Tyla Secures Grammy No. 2 – But Do the Grammys Get African Music at All?

South Africa’s Tyla has just won her second Grammy Award, taking home Best African Music Performance at the 68th Grammy Awards for her hit single “Push 2 Start”, a standout from her debut album released in 2024. The win makes her the first artist to win the category twice since its introduction in 2024, and once again, she has put South Africa on the world map.

The song, praised for blending Pop, R&B, and Amapiano, has already proven its global power, after dominating online and scooping the Afrobeats category at the 2025 MTV Video Music Awards. This year, she beat heavyweights including Burna Boy, Davido ft Omah Lay, Eddy Kenzo, Mehran Matin, and Ayra Starr ft Wizkid.

Tyla is winning. No debate. But her win also reopened a bigger conversation, one that African music fans have been raising for years: Do the Grammys actually know what “African music” is?
....................
▸ CHALLENGES:
A. In the Tyla article, which category did "Push 2 Start" win at the 2025 MTV Video Music Awards?
B. Reproduce word for word the stretch of the Tyla article from "The song, praised" through "Starr ft Wizkid.".

▸ GIVEN MATERIAL:
....................
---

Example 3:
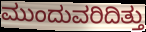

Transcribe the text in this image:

ಮುಂದುವರಿದಿತ್ತು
....................
▸ TASK RESULTS:
A. The Afrobeats category.

B.
The song, praised for blending Pop, R&B, and Amapiano, has already proven its global power, after dominating online and scooping the Afrobeats category at the 2025 MTV Video Music Awards. This year, she beat heavyweights including Burna Boy, Davido ft Omah Lay, Eddy Kenzo, Mehran Matin, and Ayra Starr ft Wizkid.